Red fume devant la morgue. Elle en est à un peu moins de la moitié de sa cigarette. Elle dit : j’ai embauché une nouvelle assistante. Elle est sympa et en plus elle bosse bien.

Copperfield est adossé contre le mur et regarde l’immeuble d’en face ; sa façade est jaune parce qu’elle est dans la lumière.

Copperfield est passé voir Red au cas où elle aurait d’autres informations après son autopsie des corps de Lucca et de Marle. Malheureusement non, dit-elle. Leurs corps présentent les mêmes marques que celui de Ken. La présence des poignards confirme ses conclusions pour Lucca. Le tueur devait être frustré que Peter Fire survive à la strangulation. Il s’est servi des poignards pour s’assurer de la mort des victimes suivantes.

Par contre, dit-elle, j’ai parlé de cette affaire à plusieurs collègues à Miami, Portobello et Sligo. Celui de Sligo m’a dit que ça lui rappelait une affaire qui s’est passée là-bas il y a trois ou quatre ans.

Il a cherché des documents dans les archives de sa morgue, mais tout avait disparu. Il a aussi cherché à joindre par téléphone d’autres professionnels avec qui il avait étudié les corps à cette époque, mais leurs numéros n’étaient plus attribués.

Ce que dit Red confirme l’intuition de Copperfield. Il n’a pas affaire à un tueur isolé, mais à un groupe, ou à une sorte d’organisation, qui commet les mêmes crimes dans différentes villes.

Red en est maintenant à un peu plus de la moitié de sa cigarette.

Copperfield demande : et le corps de Nick ? Je préfère ne pas en parler, dit Red. Elle n’avait jamais vu des blessures pareilles. Copperfield dit : je pense qu’il essayait de sauver Marle et m444rc. Il avait réussi à sauver Peter Fire. Red dit : c’est ce que je pense aussi. Il ne méritait pas ça.

Elle écrase son mégot sur le sol.

Tu as d’autres pistes ? demande-t-elle.

Oui, dit-il, je crois que je suis sur la bonne voie. Il lui montre un article paru dans le journal du matin. La journaliste écrit qu’une fuite de gaz a provoqué une énorme explosion au quatrième étage de l’immeuble où vit Copperfield. Toujours d’après la journaliste, la piste de l’accident technique est privilégiée. Pendant que Red lit, Copperfield dit : mon appartement est au quatrième étage.

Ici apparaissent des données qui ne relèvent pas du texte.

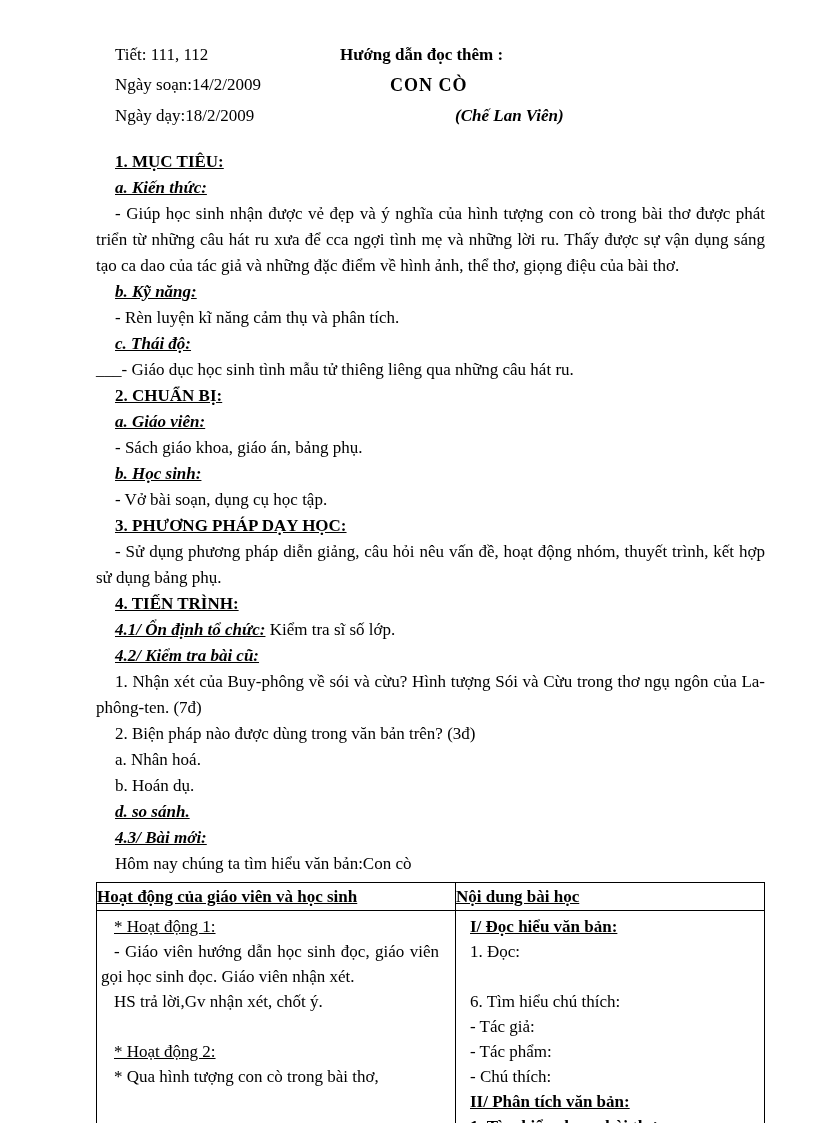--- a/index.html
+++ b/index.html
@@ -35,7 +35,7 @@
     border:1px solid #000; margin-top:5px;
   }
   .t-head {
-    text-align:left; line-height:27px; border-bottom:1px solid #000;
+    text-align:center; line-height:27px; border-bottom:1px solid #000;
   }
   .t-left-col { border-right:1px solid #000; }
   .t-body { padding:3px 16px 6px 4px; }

Le postier a déclenché le mécanisme placé juste derrière la porte de son appartement en faisant glisser du courrier par la fente métallique qui sert de boîte aux lettres. Son corps s’est désintégré en moins d’une seconde.

Un contrat a été mis sur ma tête hier, dit Copperfield.

Red replie le journal et dit : fais attention à toi. Oui oui, dit Copperfield. Il se tourne vers elle et lui sourit en plissant les yeux. Red comprend que ce sourire veut dire : peut-être que bientôt je vais mourir et que tu n’entendras plus jamais parler de moi. Elle ne dit rien et sourit elle aussi. Le soleil a tourné et n’éclaire plus l’immeuble d’en face, qui redevient gris. Les courants d’air sont froids.

Allez, dit Copperfield, j’ai encore pas mal de boulot. Je dois aller à L’Alambra et passer voir Rivage en route. Red demande : comment il va depuis qu’il est rentré ?

Aucune idée, dit Copperfield, je ne lui ai toujours pas parlé. Je ne pense pas qu’il va pouvoir reprendre l’enquête. Copperfield laisse un blanc. Pour la première fois, il prend conscience que Rivage ne reviendra pas. Tout repose sur lui. Il pense : si je meurs, c’est fini.